If you're looking through the spec sheet for the NEX-7, you'll notice that there is a surprising amount of carry-over from that of Sony's new mid-level (one might even say prosumer if that wasn't such an ugly phrase) DSLRs. The NEX-7 uses the same 24.3-megapixel Exmor APS HD CMOS sensor and BIONZ processor as its DSLR counterparts, making it the most powerful -- at least from a resolution standpoint -- camera in its class. it has the same 100-16000 range for ISO settings and AVCHD Progressive Video capture up to 60p at full HD resolution with stereo sound.
One of the coolest new additions is the OLED TruFinder viewfinder, which allows you to hold the camera up to your eye without the need for an add-on viewfinder accessory.
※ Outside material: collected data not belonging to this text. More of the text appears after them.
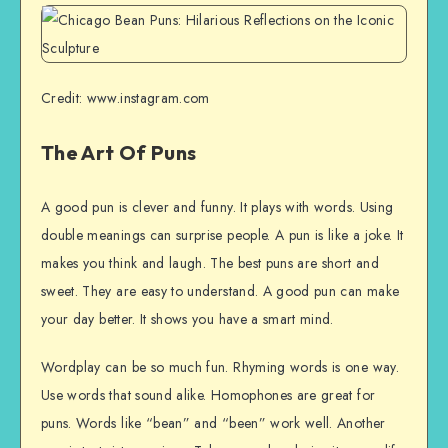
Credit: www.instagram.com
The Art Of Puns
A good pun is clever and funny. It plays with words. Using
double meanings can surprise people. A pun is like a joke. It
makes you think and laugh. The best puns are short and
sweet. They are easy to understand. A good pun can make
your day better. It shows you have a smart mind.
Wordplay can be so much fun. Rhyming words is one way.
Use words that sound alike. Homophones are great for
puns. Words like “bean” and “been” work well. Another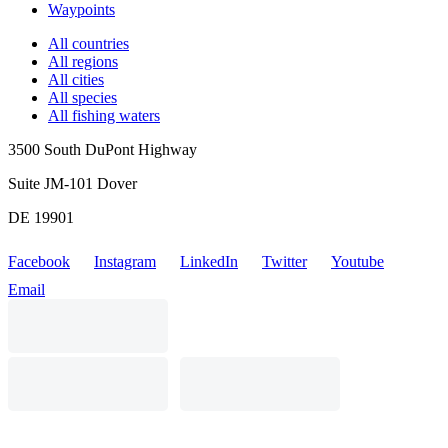
Waypoints
All countries
All regions
All cities
All species
All fishing waters
3500 South DuPont Highway
Suite JM-101 Dover
DE 19901
Facebook
Instagram
LinkedIn
Twitter
Youtube
Email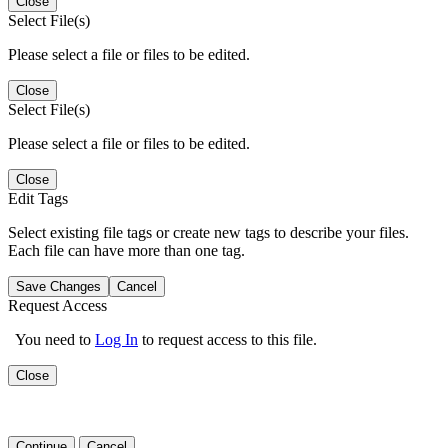
Close
Select File(s)
Please select a file or files to be edited.
Close
Select File(s)
Please select a file or files to be edited.
Close
Edit Tags
Select existing file tags or create new tags to describe your files.
Each file can have more than one tag.
Save Changes
Cancel
Request Access
You need to
Log In
to request access to this file.
Close
Continue
Cancel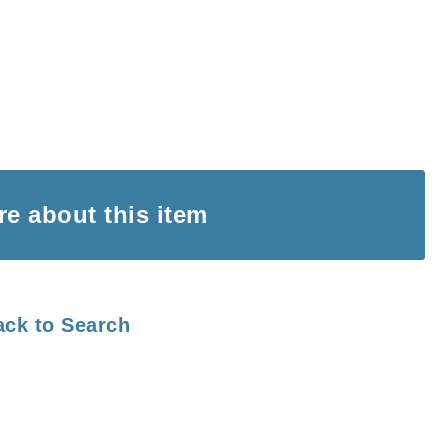
ire
about this item
ack to Search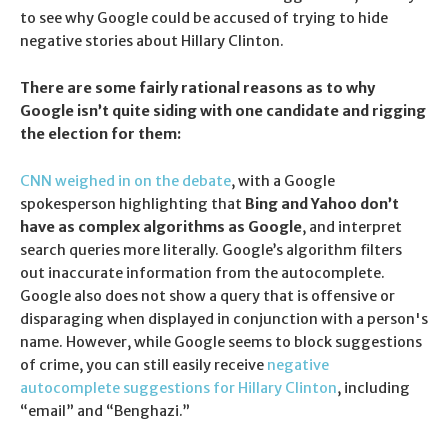
to see why Google could be accused of trying to hide
negative stories about Hillary Clinton.
There are some fairly rational reasons as to why
Google isn’t quite siding with one candidate and rigging
the election for them:
CNN weighed in on the debate
, with a Google
spokesperson highlighting that
Bing and Yahoo don’t
have as complex algorithms as Google
, and interpret
search queries more literally. Google’s algorithm filters
out inaccurate information from the autocomplete.
Google also does not show a query that is offensive or
disparaging when displayed in conjunction with a person's
name. However, while Google seems to block suggestions
of crime, you can still easily receive
negative
autocomplete suggestions for Hillary Clinton
, including
“email” and “Benghazi.”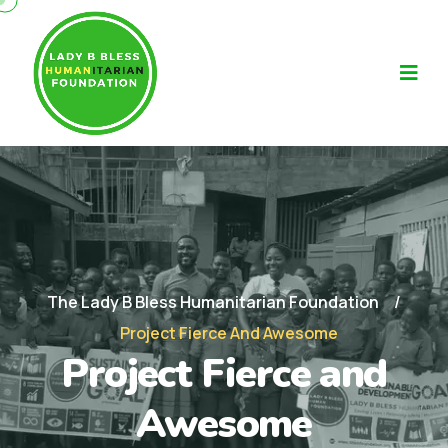
The Lady B Bless Humanitarian Foundation
Project Fierce And Awesome
Project Fierce and
Awesome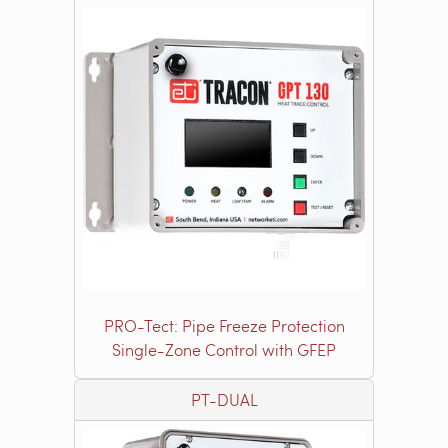
PRO-Tect: Pipe Freeze Protection
Single-Zone Control with GFEP
PT-DUAL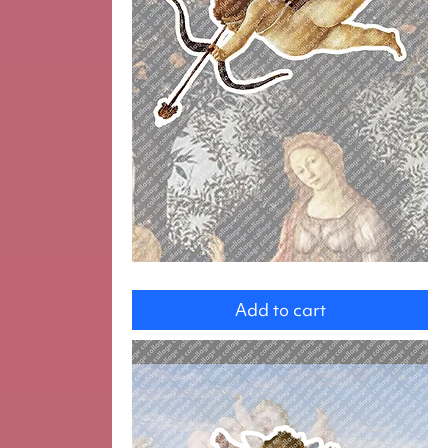
Cupid
Add to cart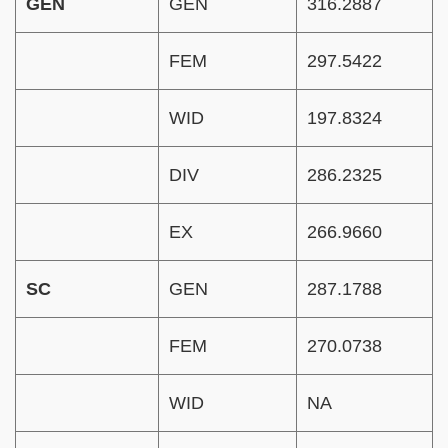
GEN
GEN
316.2887
FEM
297.5422
WID
197.8324
DIV
286.2325
EX
266.9660
SC
GEN
287.1788
FEM
270.0738
WID
NA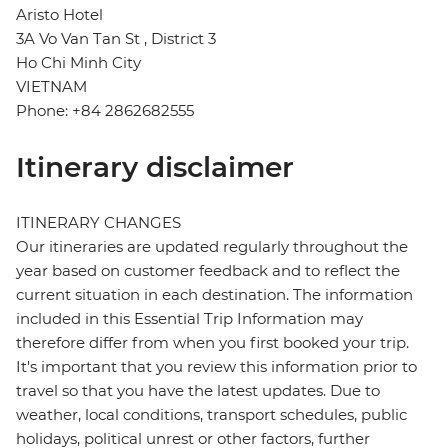
Aristo Hotel
3A Vo Van Tan St , District 3
Ho Chi Minh City
VIETNAM
Phone: +84 2862682555
Itinerary disclaimer
ITINERARY CHANGES
Our itineraries are updated regularly throughout the
year based on customer feedback and to reflect the
current situation in each destination. The information
included in this Essential Trip Information may
therefore differ from when you first booked your trip.
It's important that you review this information prior to
travel so that you have the latest updates. Due to
weather, local conditions, transport schedules, public
holidays, political unrest or other factors, further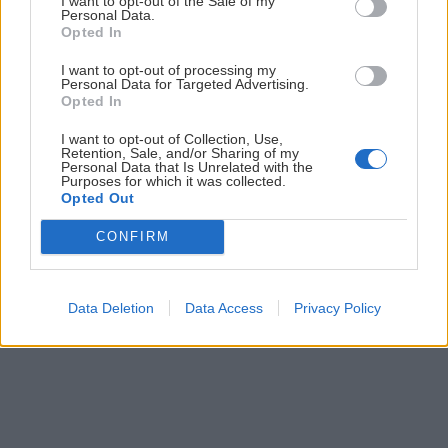
I want to opt-out of the Sale of my
Personal Data.
Opted In
Prihlás sa na
odber našich článkov emailom
. Súhrn noviniek
posielame zvyčajne raz za dva týždne.
I want to opt-out of processing my
Personal Data for Targeted Advertising.
Opted In
PODPORUJE NÁS
I want to opt-out of Collection, Use,
Retention, Sale, and/or Sharing of my
Personal Data that Is Unrelated with the
Purposes for which it was collected.
Opted Out
CONFIRM
© 2026 Nexum Finance s.r.o. •
Impressum
•
Nastavenia cookies
Data Deletion
Data Access
Privacy Policy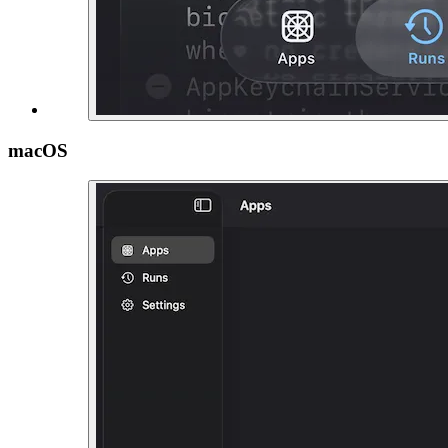
macOS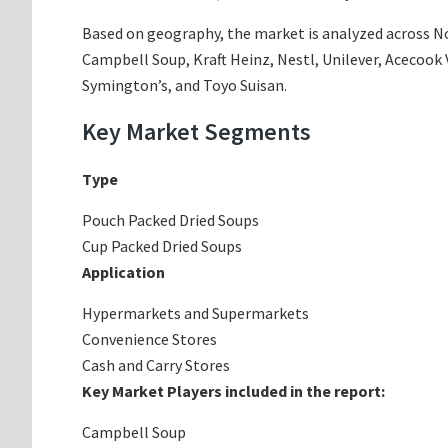
Based on geography, the market is analyzed across Nor
Campbell Soup, Kraft Heinz, Nestl, Unilever, Acecook 
Symington’s, and Toyo Suisan.
Key Market Segments
Type
Pouch Packed Dried Soups
Cup Packed Dried Soups
Application
Hypermarkets and Supermarkets
Convenience Stores
Cash and Carry Stores
Key Market Players included in the report:
Campbell Soup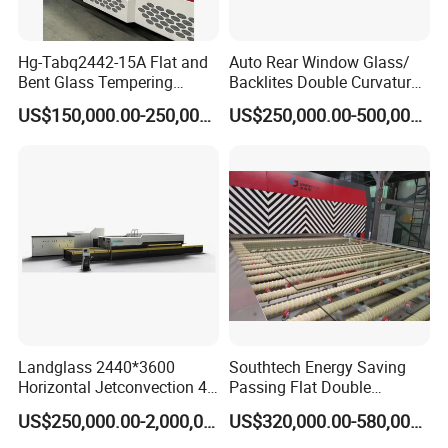
Hg-Tabq2442-15A Flat and
Auto Rear Window Glass/
Bent Glass Tempering
Backlites Double Curvature
Furnace Latest Price
Tempered Glass Tempering
US$150,000.00-250,000.00
US$250,000.00-500,000.00
Furnace Machine, Glass
Tempering Machine Oven
with Discounted Price
Landglass 2440*3600
Southtech Energy Saving
Horizontal Jetconvection 4-
Passing Flat Double
19mm Architectural Flat
Chamber Double Quenching
US$250,000.00-2,000,000.00
US$320,000.00-580,000.00
Low-E Building Glass
Toughened Glass
Tempering Furnace
Processing Oven with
Not only that, but it also gives you approximately 100% coverage. Of course, it still has a 3-inch LCD display that tilts 90-degrees up and 45-degrees down for composition via screen.
The massive speed has also been carried over from the Alpha line, giving the NEX-7 a shutter lag of just 20 milliseconds and allowing it to grab 10 FPS at full resolution, assuming you keep the AF and AE fixed for all of the shots. It's not quite as burly as the A77, but the Sony press material claims those specs make it the "world’s fastest burst shooting speed of any mirrorless interchangeable lens camera."
The upgraded control interface is called TRINAVI and consists of two dials on top of the camera as well as a control wheel to give users who are more familiar with DSLR operation a more comfortable transition.
The top of the camera has a pop-up flash system and an Auto-lock Accessory Shoe that's compatible with Sony flashes and "adaptors to accommodate studio lighting" which refers to wireless systems like Pocket Wizard and Radio Popper.
While it has the guts of a DSLR, this is still an NEX camera, which means the Picture Effects modes make an appearance, including built-in HDR and 3D Sweep Panorama.
The NEX-7 starts shipping in November as part of a kit with the 18-55mm kit zoom lens for $1350 or body-only for $1,200. At that price, this camera may encroach on the territory of the more stylish, but decidedly less feature-laden than Fujifilm's X100.